Start of Data to examine
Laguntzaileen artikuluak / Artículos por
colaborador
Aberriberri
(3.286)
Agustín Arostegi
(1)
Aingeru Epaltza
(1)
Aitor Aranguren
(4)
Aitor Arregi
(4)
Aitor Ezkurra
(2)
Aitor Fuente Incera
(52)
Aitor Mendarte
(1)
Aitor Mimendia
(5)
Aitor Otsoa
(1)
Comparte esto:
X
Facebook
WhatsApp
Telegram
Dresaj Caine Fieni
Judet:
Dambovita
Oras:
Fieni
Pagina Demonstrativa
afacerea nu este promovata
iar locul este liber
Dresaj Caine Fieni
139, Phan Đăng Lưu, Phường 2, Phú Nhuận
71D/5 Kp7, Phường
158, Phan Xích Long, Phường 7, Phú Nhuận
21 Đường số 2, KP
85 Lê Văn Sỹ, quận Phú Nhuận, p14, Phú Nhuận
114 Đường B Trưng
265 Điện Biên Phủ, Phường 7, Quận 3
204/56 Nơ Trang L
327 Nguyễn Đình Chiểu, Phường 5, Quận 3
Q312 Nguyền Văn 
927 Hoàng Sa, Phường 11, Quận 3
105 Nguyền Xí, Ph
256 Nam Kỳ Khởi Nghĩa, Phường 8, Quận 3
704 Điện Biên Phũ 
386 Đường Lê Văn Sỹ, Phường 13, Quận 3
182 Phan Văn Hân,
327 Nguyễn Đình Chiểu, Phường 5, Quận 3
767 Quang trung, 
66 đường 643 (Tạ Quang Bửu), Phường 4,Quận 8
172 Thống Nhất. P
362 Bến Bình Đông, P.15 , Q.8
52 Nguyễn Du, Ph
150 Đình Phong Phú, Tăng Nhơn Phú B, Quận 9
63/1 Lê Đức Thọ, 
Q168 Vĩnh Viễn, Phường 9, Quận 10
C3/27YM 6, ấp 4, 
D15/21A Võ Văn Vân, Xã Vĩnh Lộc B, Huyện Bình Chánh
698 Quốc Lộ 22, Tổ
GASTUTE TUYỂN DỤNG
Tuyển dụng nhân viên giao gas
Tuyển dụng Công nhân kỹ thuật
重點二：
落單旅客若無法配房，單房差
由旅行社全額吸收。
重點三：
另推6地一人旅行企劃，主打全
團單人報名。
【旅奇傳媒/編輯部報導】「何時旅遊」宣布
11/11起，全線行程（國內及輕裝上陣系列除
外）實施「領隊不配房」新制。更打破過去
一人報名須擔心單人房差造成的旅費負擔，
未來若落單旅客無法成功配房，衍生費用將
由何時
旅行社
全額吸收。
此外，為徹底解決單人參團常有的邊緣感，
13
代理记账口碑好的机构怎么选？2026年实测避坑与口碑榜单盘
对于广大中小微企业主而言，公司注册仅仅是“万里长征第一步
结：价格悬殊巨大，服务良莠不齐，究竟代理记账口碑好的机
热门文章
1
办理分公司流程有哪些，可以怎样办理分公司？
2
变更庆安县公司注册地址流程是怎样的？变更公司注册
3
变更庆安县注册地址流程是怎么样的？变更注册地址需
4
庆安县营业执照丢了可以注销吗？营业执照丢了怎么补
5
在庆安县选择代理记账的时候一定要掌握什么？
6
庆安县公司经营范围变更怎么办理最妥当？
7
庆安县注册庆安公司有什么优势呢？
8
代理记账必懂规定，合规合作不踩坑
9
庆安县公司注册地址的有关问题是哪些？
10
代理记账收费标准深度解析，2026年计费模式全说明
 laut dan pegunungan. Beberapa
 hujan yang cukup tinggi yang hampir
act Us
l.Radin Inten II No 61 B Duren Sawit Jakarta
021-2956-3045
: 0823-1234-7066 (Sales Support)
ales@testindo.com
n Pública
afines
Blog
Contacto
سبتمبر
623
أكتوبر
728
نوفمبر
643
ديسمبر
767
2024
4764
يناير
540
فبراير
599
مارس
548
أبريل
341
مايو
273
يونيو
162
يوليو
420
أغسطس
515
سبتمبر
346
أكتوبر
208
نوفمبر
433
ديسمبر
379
End of Data to examine
The response should consist of the entries above, retyped exactly.

▶ Solution to this problem:
Laguntzaileen artikuluak / Artículos por
colaborador
Aberriberri
(3.286)
Agustín Arostegi
(1)
Aingeru Epaltza
(1)
Aitor Aranguren
(4)
Aitor Arregi
(4)
Aitor Ezkurra
(2)
Aitor Fuente Incera
(52)
Aitor Mendarte
(1)
Aitor Mimendia
(5)
Aitor Otsoa
(1)
Comparte esto:
X
Facebook
WhatsApp
Telegram
Dresaj Caine Fieni
Judet:
Dambovita
Oras:
Fieni
Pagina Demonstrativa
afacerea nu este promovata
iar locul este liber
Dresaj Caine Fieni
139, Phan Đăng Lưu, Phường 2, Phú Nhuận
71D/5 Kp7, Phường
158, Phan Xích Long, Phường 7, Phú Nhuận
21 Đường số 2, KP
85 Lê Văn Sỹ, quận Phú Nhuận, p14, Phú Nhuận
114 Đường B Trưng
265 Điện Biên Phủ, Phường 7, Quận 3
204/56 Nơ Trang L
327 Nguyễn Đình Chiểu, Phường 5, Quận 3
Q312 Nguyền Văn 
927 Hoàng Sa, Phường 11, Quận 3
105 Nguyền Xí, Ph
256 Nam Kỳ Khởi Nghĩa, Phường 8, Quận 3
704 Điện Biên Phũ 
386 Đường Lê Văn Sỹ, Phường 13, Quận 3
182 Phan Văn Hân,
327 Nguyễn Đình Chiểu, Phường 5, Quận 3
767 Quang trung, 
66 đường 643 (Tạ Quang Bửu), Phường 4,Quận 8
172 Thống Nhất. P
362 Bến Bình Đông, P.15 , Q.8
52 Nguyễn Du, Ph
150 Đình Phong Phú, Tăng Nhơn Phú B, Quận 9
63/1 Lê Đức Thọ, 
Q168 Vĩnh Viễn, Phường 9, Quận 10
C3/27YM 6, ấp 4, 
D15/21A Võ Văn Vân, Xã Vĩnh Lộc B, Huyện Bình Chánh
698 Quốc Lộ 22, Tổ
GASTUTE TUYỂN DỤNG
Tuyển dụng nhân viên giao gas
Tuyển dụng Công nhân kỹ thuật
重點二：
落單旅客若無法配房，單房差
由旅行社全額吸收。
重點三：
另推6地一人旅行企劃，主打全
團單人報名。
【旅奇傳媒/編輯部報導】「何時旅遊」宣布
11/11起，全線行程（國內及輕裝上陣系列除
外）實施「領隊不配房」新制。更打破過去
一人報名須擔心單人房差造成的旅費負擔，
未來若落單旅客無法成功配房，衍生費用將
由何時
旅行社
全額吸收。
此外，為徹底解決單人參團常有的邊緣感，
13
代理记账口碑好的机构怎么选？2026年实测避坑与口碑榜单盘
对于广大中小微企业主而言，公司注册仅仅是“万里长征第一步
结：价格悬殊巨大，服务良莠不齐，究竟代理记账口碑好的机
热门文章
1
办理分公司流程有哪些，可以怎样办理分公司？
2
变更庆安县公司注册地址流程是怎样的？变更公司注册
3
变更庆安县注册地址流程是怎么样的？变更注册地址需
4
庆安县营业执照丢了可以注销吗？营业执照丢了怎么补
5
在庆安县选择代理记账的时候一定要掌握什么？
6
庆安县公司经营范围变更怎么办理最妥当？
7
庆安县注册庆安公司有什么优势呢？
8
代理记账必懂规定，合规合作不踩坑
9
庆安县公司注册地址的有关问题是哪些？
10
代理记账收费标准深度解析，2026年计费模式全说明
 laut dan pegunungan. Beberapa
 hujan yang cukup tinggi yang hampir
act Us
l.Radin Inten II No 61 B Duren Sawit Jakarta
021-2956-3045
: 0823-1234-7066 (Sales Support)
ales@testindo.com
n Pública
afines
Blog
Contacto
سبتمبر
623
أكتوبر
728
نوفمبر
643
ديسمبر
767
2024
4764
يناير
540
فبراير
599
مارس
548
أبريل
341
مايو
273
يونيو
162
يوليو
420
أغسطس
515
سبتمبر
346
أكتوبر
208
نوفمبر
433
ديسمبر
379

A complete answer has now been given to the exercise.